Although the monarchy was abolished following the annexation of Hawaiʻi by the United States, the House of Kawānanakoa continued to hold cultural and symbolic significance among monarchists and supporters of Hawaiian heritage. In the twentieth and twenty-first centuries, members of the dynasty remained prominent in philanthropy, cultural preservation, and public life, most notably Abigail Kawānanakoa, who was widely regarded by some as a pretender to the Hawaiian throne.

Today, the House of Kawānanakoa remains an important symbol of the legacy of the Hawaiian Kingdom and the continuity of its royal traditions.

== Origins ==
A collateral branch of the reigning House of Kalākaua (from Kauaʻi island) and descendants of chiefs of areas such as Waimea on Hawaiʻi island, the dynastic line was established by Prince David Kawānanakoa who was declared an heir to King David Kalākaua. He was the son of High Chief David Kahalepouli Piʻikoi and High Chiefess Victoria Kinoiki Kekaulike. Kawānanakoa was engaged to Princess Victoria Kaʻiulani on February 3, 1898, who would have become a monarch in her own right upon the death of Queen Liliʻuokalani had she not predeceased her.

David Kawānanakoa's paternal ancestry comes from a cadet branch of the Kauaʻi royal family. His paternal grandmother High Chiefess Kekahili was a half-sister of High Chief Caesar Kapaʻakea, the father of Kalākaua, both being children of the Chiefess Kamokuiki. This made her an aunt of King Kalākaua and Queen Liliʻuokalani, which makes the Kawānanakoas the closest surviving collateral relatives of the formerly reigning Kalākaua house. The said grandmother descended, besides from the ancient line of chiefs of Kauaʻi, also from the chief of Kaʻū, a great-uncle of King Kamehameha I.

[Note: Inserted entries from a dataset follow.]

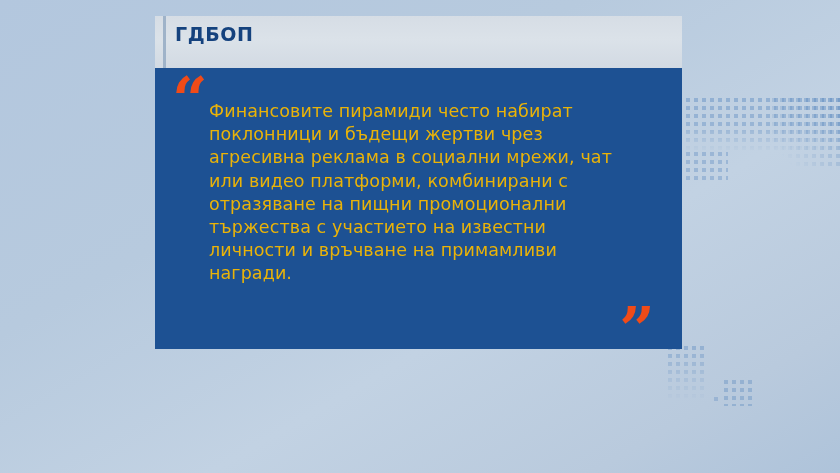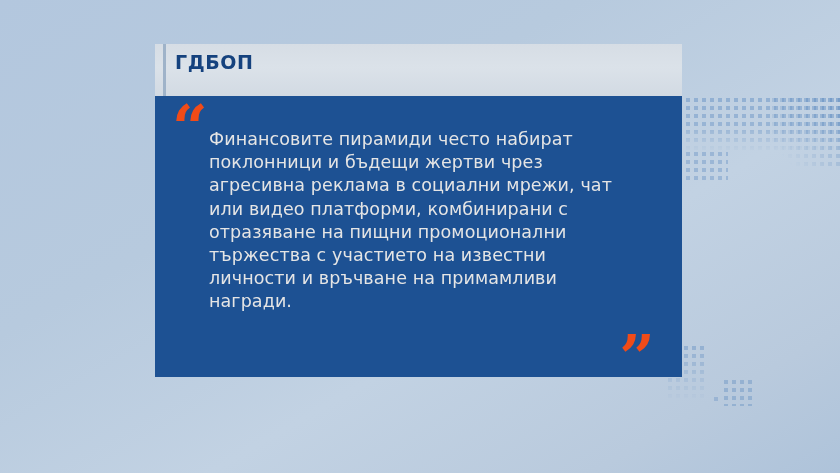--- a/index.html
+++ b/index.html
@@ -84,21 +84,21 @@
     height: 10px;
     background-image: radial-gradient(#5f8cc0 40%, transparent 41%);
     background-size: 8px 8px;
     opacity: .35;
   }
 
   
   #card {
     position: absolute;
     left: 155px;
-    top: 44px;
+    top: 16px;
     width: 527px;
   }
 
   .card-header {
     position: relative;
     height: 52px;
     background: linear-gradient(to bottom, #d6dde5 0%, #dbe2e9 45%, #d2dae3 100%);
     box-sizing: border-box;
     padding: 7px 0 0 20px;
   }
@@ -165,21 +165,21 @@
   .quote-text {
     position: absolute;
     left: 54px;
     top: 32px;
     width: 446px;
     margin: 0;
     font-family: "DejaVu Sans", sans-serif;
     font-weight: normal;
     font-size: 17.5px;
     line-height: 23.2px;
-    color: #e5e5e5;
+    color: #eab308;
     letter-spacing: .1px;
     white-space: pre-line;
   }
 </style>
 </head>
 <body>
 
 <div id="stage">
 
   <div class="dotfield dots-a"></div>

However, the higher ranking ancestry of David Kawānanakoa actually is that through his mother. His maternal grandmother High Chiefess Kekaulike Kinoiki was the daughter of the last king of Kauaʻi and Niʻihau Kaumualiʻi. She was the granddaughter of Kaneoneo, who attempted to take Oʻahu back from Kahekili II in rebellion. She descended from the lines of high chiefs of Niʻihau, Koloa, Oʻahu, Kauaʻi and Maui. His maternal grandfather High Chief Kūhiō Kalanianaʻole was a descendant of several chiefly lines of the districts of the island of Hawaiʻi (such as Waimea, Kona and Hilo) and descended directly from the chief of Waimea.

The House of Kawānanakoa survives today and in 1998 were believed to be heirs to the throne by a number of genealogists. Members of the family are sometimes called prince and princess, as a matter of tradition and respect of their status as aliʻi or chiefs of native Hawaiians, being lines of ancient ancestry.

In 1900, David Kawānanakoa was one of the founders of the Democratic Party of Hawaii. The House of Kawānanakoa in contemporary Hawaiian politics is closely aligned with the Hawaii Republican Party, a political party it helped organize since the creation of the Territory of Hawaiʻi. House matriarch, Abigail Kawānanakoa, became a national party leader in the early years of the twentieth century.